Ten hundred hours. Sulu set his duffel bag and his box of irregularly shaped oddments on one of the transporter platforms, then turned back to all his friends. Word of his transfer had spread almost instantaneously, it appeared, and for once he was glad of the highly efficient ship’s grapevine. He would never have had time to find all his friends, much less his acquaintances. But here they were, crowded into the transporter room to wish him well: the members of his beginning fencing class; Pavel Chekov and Janice Rand and Christine Chapel; the elderly yogi of the Enterprise , Beatrice Smith; Captain Kirk and Dr. McCoy and Uhura. Even Mr. Spock was there. As Sulu bid them all goodbye, he had a sudden, frightening feeling of apprehension, the conviction that there was something very wrong with what was happening, even though he wanted it, and that the pendulum would swing back very soon, with force and speed enough to crush him. He shrugged off the experience as understandable anxiety; besides, he had never had a prophetic flash before, and his ESP rating was no better than average.

He did not shake hands with Mr. Spock, as he did with Captain Kirk, certainly did not embrace him, as he hugged Uhura, and, then, Dr. McCoy. Instead, Sulu bowed solemnly to the science officer. Spock raised his hand in the Vulcan equivalent.

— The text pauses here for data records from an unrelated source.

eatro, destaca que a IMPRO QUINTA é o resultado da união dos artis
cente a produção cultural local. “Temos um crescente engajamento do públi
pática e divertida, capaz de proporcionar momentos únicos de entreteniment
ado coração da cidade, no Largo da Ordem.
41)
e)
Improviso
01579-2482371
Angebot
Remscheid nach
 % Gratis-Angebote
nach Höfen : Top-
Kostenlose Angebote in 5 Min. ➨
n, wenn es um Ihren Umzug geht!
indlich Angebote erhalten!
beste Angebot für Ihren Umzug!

“Live long and prosper, Mr. Sulu,” he said.

“Thank you, Mr. Spock.”

Sulu turned. “Mandala...”

She put her arms around him. “We were right, Hikaru,” she said, too softly for anyone else to hear. “But even that doesn’t make it any easier.”

“No,” he said. His vision blurred; he was embarrassed by the tears.

“Take care of yourself,” she said.

“You, too.”

He turned abruptly and bounded up onto the transporter platform. He could not stand to remain in Mandala’s arms in a place so public. They had said their goodbyes in private.

She raised her hand in a gesture of farewell. Sulu returned it, then glanced at Spock, behind the console, and nodded. The flickering coldness of the beam engulfed him, and he disappeared.

After Sulu had left, the transporter room slowly cleared out. The mood was one of general depression, to which Mandala Flynn was far more than ordinarily susceptible. She gave herself a good mental shake and forcibly turned her attention to her job. In a few minutes their prisoner would arrive. She felt uneasy about the whole assignment, and she knew something unusual was going on. The captain and the science officer knew what it was, but neither had taken her into his confidence.